User:Nstsj/Proposal

From Apertium
Revision as of 19:50, 21 May 2019 by Nstsj (talk | contribs) (→‎A timeline (yet to be developed))
(diff) ← Older revision | Latest revision (diff) | Newer revision → (diff)
Jump to navigation Jump to search

General Info[edit]

Name: Anastasia Khorosheva

E-mail address: an.khorosheva@gmail.com

Other information that may be useful to contact you:

@nstsj (Telegram), nstsj (IRC), nstsj(Github)[1]

Location: Moscow, Russia

Timezone: UTC+3

Why is it that you are interested in Apertium?[edit]

I'm interested because Apertium creates free linguistic resources that can be used for various educational and research purposes. Apertium mostly deals with low-resourced languages and this topic is among my academic interests. The main problem of such languages is that they lack written (and annotated) data, thus stopping us from applying most of ML-methods (for example, neural networks). A solution to this problem requires an entirely different approach, more rule-based. For example, using FST yields good results. I’m interested in developing research in this area. To sum up, people at Apertium are doing a lot of good work making low-resourced-language data available and I'd like to contribute to that.


Which of the published tasks are you interested in? What do you plan to do?[edit]

I'm interested in adopting an unreleased language pair. The plan is to take French<->Corsican pair and write a language tool (e.g. machine translator) for it.


A proposal[edit]

a title: Adopt an unreleased language pair

reasons why Google and Apertium should sponsor it:

Although Cosrican is considered low-resource language, it’s vitally important for the region: according to an official survey run by the Collectivité territoriale de Corse in 2013, in Corsica, the Corsican language has a number of speakers between 86,800 and 130,200, out of a total population of 309,693 inhabitants. Currently, Corsican is maintained by being taught as a voluntary subject at school, but is required at the University of Corsica and is further used in various aspects of life. It is available through adult education. Having a language tool (i.e. a translator ) that is able to facilitate that process is a good and socially useful idea.
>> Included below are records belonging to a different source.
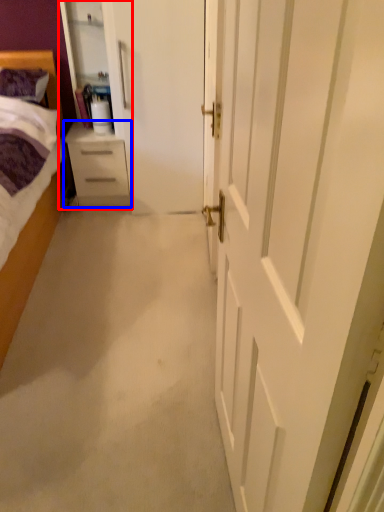
Question: Which point is closer to the camera, armoire (highlighted by a red box) or chest of drawers (highlighted by a blue box)?

Choices:
 (A) armoire
 (B) chest of drawers

Answer: (A)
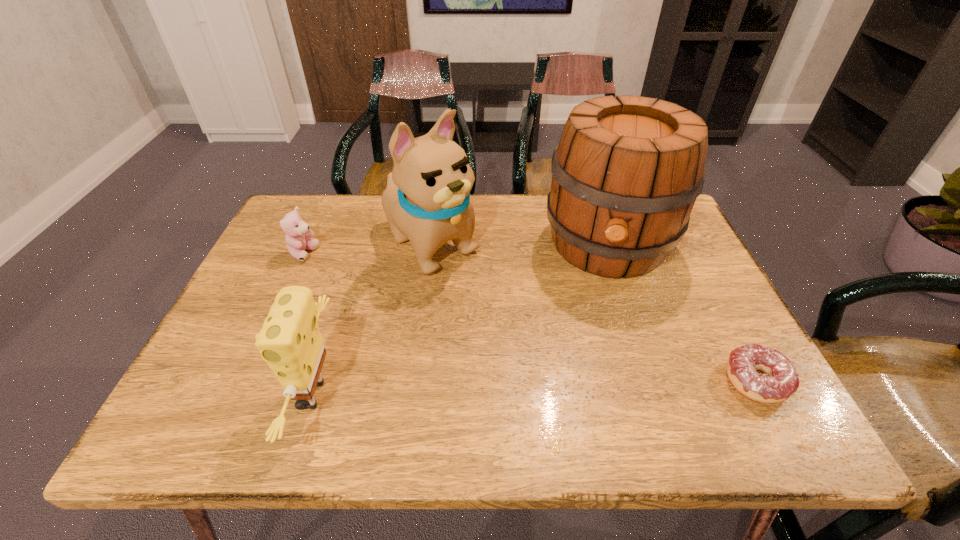
This screenshot has width=960, height=540. Find the location of `the fourth object from right to left`. the fourth object from right to left is located at coordinates (290, 342).

Find the location of a particular element. The image size is (960, 540). the third shortest object is located at coordinates (290, 342).

The height and width of the screenshot is (540, 960). What are the coordinates of `doughnut` in the screenshot? It's located at 781,380.

At what (x,y) coordinates should I click in order to perform the action: click on the second shortest object. Please return your answer as a coordinate pair (x, y). The image size is (960, 540). Looking at the image, I should click on (297, 231).

Locate an element on the screen. This screenshot has width=960, height=540. the leftmost object is located at coordinates (297, 231).

At what (x,y) coordinates should I click in order to perform the action: click on cider. Please return your answer as a coordinate pair (x, y). Looking at the image, I should click on (x=626, y=173).

At what (x,y) coordinates should I click in order to perform the action: click on puppy. Please return your answer as a coordinate pair (x, y). Looking at the image, I should click on pos(427,199).

Find the location of a particular element. Image resolution: width=960 pixels, height=540 pixels. vacant space situated 0.060m on the face of the second object from left to right is located at coordinates (255, 395).

Where is `free space located on the face of the second object from left to right`? The height and width of the screenshot is (540, 960). free space located on the face of the second object from left to right is located at coordinates (235, 395).

You are a GUI agent. You are given a task and a screenshot of the screen. Output one action in this format:
    pyautogui.click(x=<x>, y=<y>)
    Task: Click on the free space located on the face of the second object from left to right
    This screenshot has height=540, width=960.
    Given the screenshot: What is the action you would take?
    pyautogui.click(x=226, y=395)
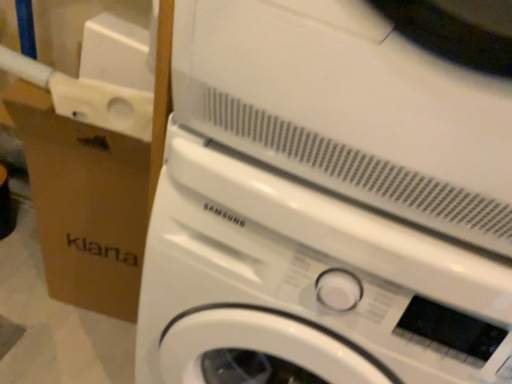
Question: Visually, is brown cardboard at left positioned to the left or to the right of white glossy washing machine at center?

Choices:
 (A) right
 (B) left

Answer: (B)

Question: Would you say brown cardboard at left is inside or outside white glossy washing machine at center?

Choices:
 (A) inside
 (B) outside

Answer: (B)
how and who it will benefit in society:

First of all among are those who want to learn and study Corsican (besides language learning, a translator would facilitate further linguistic research), Moreover having a new pair released will improve overall language coverage of Apertium.


A timeline (to be developed)[edit]

Weeks(dates) B-trimmed Cov.Goal B-trimmed Cov.Reached Testvoc Evaluation WER Goals Achieved results
Community bonding (7 - 27 May)

Studying Apertium Documentation, learning all the core ideas;

Exploring .dix and other formats of a bilingual dictionary;

Getting work plan more detailed (discussing with mentors)
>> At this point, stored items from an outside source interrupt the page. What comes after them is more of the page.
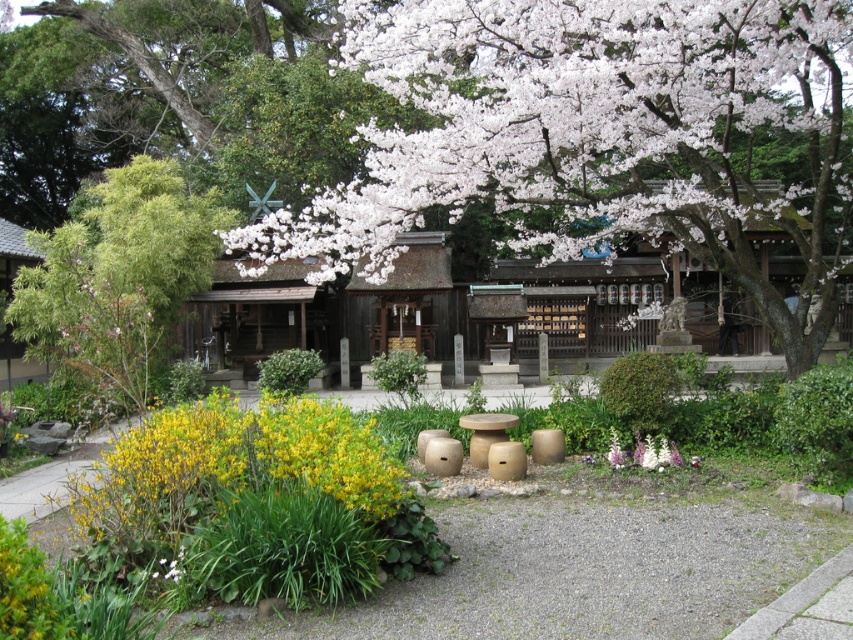
From the picture: You are a visitor at the Japanese garden and notice the white petal blossom at center and the yellow matte flowers at lower left. Which of these two flowers is located to the right side of the other?

The white petal blossom at center is positioned on the right side of yellow matte flowers at lower left.

You are a gardener planning to plant a new flower bed. You have two flowers to choose from in the image, the white petal blossom at center and the white matte flower at lower left. Which flower should you select if you want a larger bloom for your garden?

The white petal blossom at center has a larger size compared to the white matte flower at lower left, so you should choose the white petal blossom at center for a larger bloom in your garden.

You are standing at the camera position in the Japanese garden scene. There is a point marked at coordinates point (x=656, y=180). Can you walk directly to this point without moving around any obstacles?

The point (x=656, y=180) is 16.78 meters away from the camera. Since there are no obstacles mentioned between the camera and the point, you can walk directly to it.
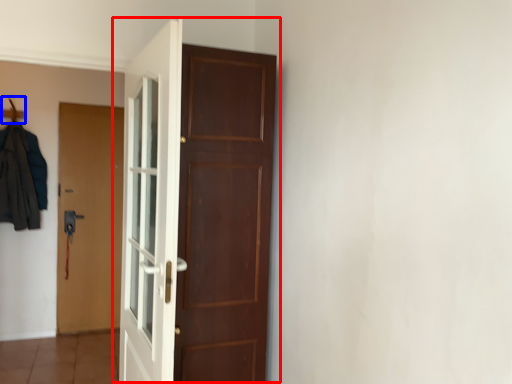
Question: Which of the following is the farthest to the observer, door (highlighted by a red box) or hanger (highlighted by a blue box)?

Choices:
 (A) door
 (B) hanger

Answer: (B)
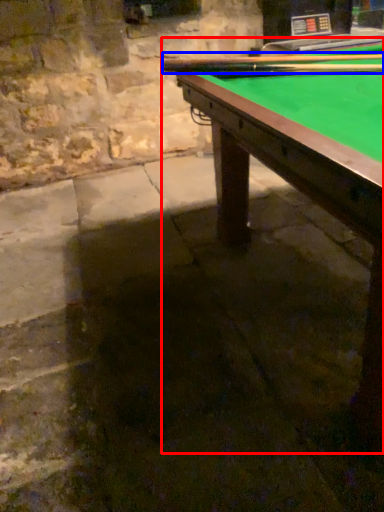
Question: Which object appears farthest to the camera in this image, billiard table (highlighted by a red box) or cue (highlighted by a blue box)?

Choices:
 (A) billiard table
 (B) cue

Answer: (B)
Stage I. Morphological Analyzer and Bilingual Dictionary
Week 1

(27 May - 2 June)

Week 2

(3 June- 9 June)

Increasing by 10% from current coverage for cos-fra translation

NOUNS
Week 3

(10 June - 16 June)

Week 4

(17 June - 23 June)

(rest of Nouns) + ADJECTIVES
Week 5

(24 June - 30 June)

PRONOUNS
Interim Evaluation
Week 6

(1 July - 7 July))

VERBS
Week 7

(8 June - 14 July)

VERBS
Week 8

(15 July - 21 July)

VERBALS
Week 9

(22 July - 28 July)

ADVERBS
Week 10

(29 July - 4 August)

Week 11

(5 August - 11 August)

93% - 95% for cos-fra translation

Stage II. Transfer rules & Evaluation
Week 12

(12 August - 18 August)

Lexical transfer rules
Week 13

(18 August - 25 August)

Final preparations for evaluation

Skills and qualifications[edit]

current field of study: Computational Linguistics, NLP, ML for cross-morphological methods

major: Linguistics

current degree: I'm currently at my first year of Master's program on Computational Linguistics at NRU Higher School of Economics, Russia (Moscow).

current projects: I'm involved in several university-based projects, such as creating a tool for cross-lingual morphological analysis (especially for low-resource languages) and creation of a graph-based ontology for scientific papers.

scientific interests: Linguistics (morphosyntax, semantics), Computational Linguistics, NLP(MT, WSD, IR, ontologies), ML methods in linguistics

languages: Russian (Native), English (Advanced), French, Spanish(Intermediate), Polish,Italian,German(can read)

programming skills: Python, Bash, R, Cypher.

My computer has MacOS so I'm familiar with basic Linux/Unix inventory. I have also started working on the coding task, here is the link[2] on GitHub

List any non-Summer-of-Code plans[edit]

employment: no work is planned during the summer

summer session: I'll have university exam session in end of June. During this time I won’t be able to concentrate solely on the GSOC-project, but this will only take one week. I'll catch up on it during the following week.

In general, I'll be available for 30+ hours a week to work on my project.

other summer plans: Nothing specific is planned for the summer period since I want to spend my free time on the project.